God's Word For You is a free Bible Study site committed to bringing you studies firmly grounded in the Bible – the Word of God. Holding a reformed, conservative, evangelical perspective this site affirms that God has provided in Jesus Christ his eternal Son, a way of salvation in which we can live in his presence guilt free, acquitted and at peace.

 
 

THOUGHTS FROM JOHN’S LETTERS

GOD KNOWS OUR HEARTS – 1John 3:20

As Christians, we live in a state of tension between the ‘already’ and the ‘not yet’ – already God’s children, but not yet without sin. John has drawn our attention to this by saying ‘whenever our hearts condemn us’ and ‘God is greater than our hearts, and he knows everything’ in 1John 3:20. We can see this already/not yet tension in the following:

In Matthew 26: 29, 31-35, 41b, it is obvious that Jesus knows that these eleven men are people of genuine faith in him. He looked forward to the day when they would be with him ‘in my Father’s kingdom’ (26:29). But he also knew their weakness (verses 31 – 35 & 41). He knew that in their ‘spirit’ they were committed to him, but that there would be times when they would not follow through with that commitment; times when their love and their observable faith would fail.

In Romans 7:13 – 8:2, Paul describes his personal, inner conflict/tension between what he really wanted to do, and what he ended up doing: ‘in my inner being I delight in God’s law; but I see another law at work in the members of my body, waging war against the law of my mind ... What a wretched man I am! (verses 22 – 24). But even knowing this extreme tension, he knows also that God has rescued him from the accusations – ‘there is now no condemnation for those who are in Christ Jesus’ (8:1).

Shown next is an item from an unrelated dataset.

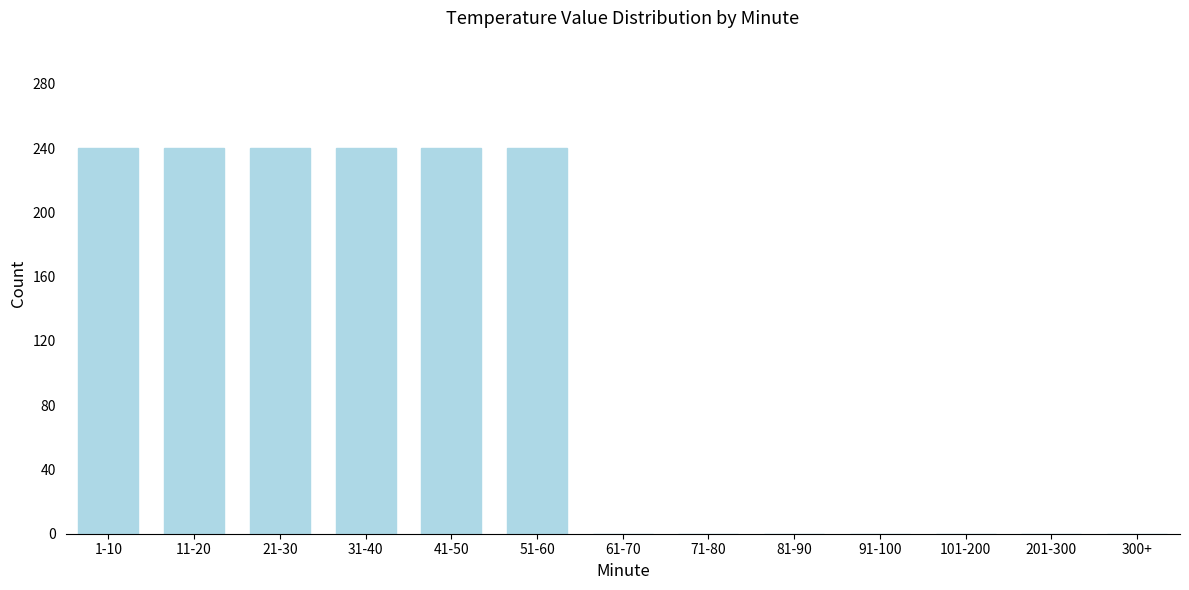

Reading left to right, extract all data points from this chart.

1-10=240	11-20=240	21-30=240	31-40=240	41-50=240	51-60=240	61-70=0	71-80=0	81-90=0	91-100=0	101-200=0	201-300=0	300+=0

Paul again, in Philippians 3:12-14, says that ‘forgetting what is behind’ (which included the things his conscience would condemn) he presses on, secure in the righteousness of Christ credited to him, secure in his knowledge of Christ – 3:7 – 9, and secure in the truth that God has called him ‘heavenward in Christ Jesus’ – 3:14. He does not for a moment doubt his salvation. He does not conclude that it’s all too hard, and give up because he is not perfect. Rather, he is amazed that such a person as himself has been freely given in Christ the promise of eternal life. The certainty and the immensity of the promise far outweighs the pain of his knowledge of his past and present sin.

Jesus, in John 21:15 – 19, talks to Peter. Peter’s three responses to Jesus’ question ‘do you love me ...?’ indicate Peter’s understanding of Jesus’ knowledge of his heart: ‘you know that I love you ... you know all things, you know that I love you’. Despite his three denials of Jesus, despite the feelings of guilt with which his conscience would have been plaguing him, Peter has a strong, underlying confidence: Jesus knows that he loves him. And that strong confidence meant that, despite his weakness and failure:

It was Peter who, with John, ran to the empty tomb – John 20:3 – 5.
It was Peter who went into the tomb first – John 20:6.
It was Peter who jumped out of the boat and swam to the shore in his eagerness to be with Jesus – John 21:4 - 7.

His condemning heart did not keep him away from Jesus in fear and guilt; rather his strong faith in Jesus’ knowledge and understanding of his true heart drew him eagerly towards Jesus.

So John writes: ‘if our heart condemns us, God is greater than our hearts, and he knows everything’. For this reason ‘we can set our hearts at rest in his presence whenever our hearts condemn us’ -1John 3:19, 20.

God knows whether or not our love for him and for others is ‘with actions and in truth’, or mere words (3:18). The person who knows God knows this. As John will point out in his next chapter, the person who knows God and knows God’s love has no fear of God’s judgement (4:18). The person who knows God by knowing Jesus Christ – who is our Advocate with the Father, and the atoning sacrifice for our sins – has confidence in the presence of God – confidence of forgiveness, confidence of cleansing from sin and unrighteousness, as John has stressed earlier in this letter.

So John says: we know that we belong to the truth when the destructive accusations of our accusing hearts (regardless of their cause) are silenced by the truth: by our knowledge of God and of the salvation he has given us in Christ.

John’s reassurance here is a repetition of his earlier reassurance:

‘If anybody does sin, we have an Advocate with the Father - Jesus Christ, the Righteous One. He is the atoning sacrifice for our sins...’ – 2:1,2.

‘This then is how we know that we belong to the truth, and how we set our hearts at rest in his presence whenever our hearts condemn us. For God is greater than our hearts, and he knows everything’ – 3:19, 20.

Our sins, our self-condemnation, might suggest to us that we are not saved, that we do not ‘belong to the truth’, but God knows differently. He knows us. He knows that we love him. He knows what he has accomplished for us through the work of Jesus Christ.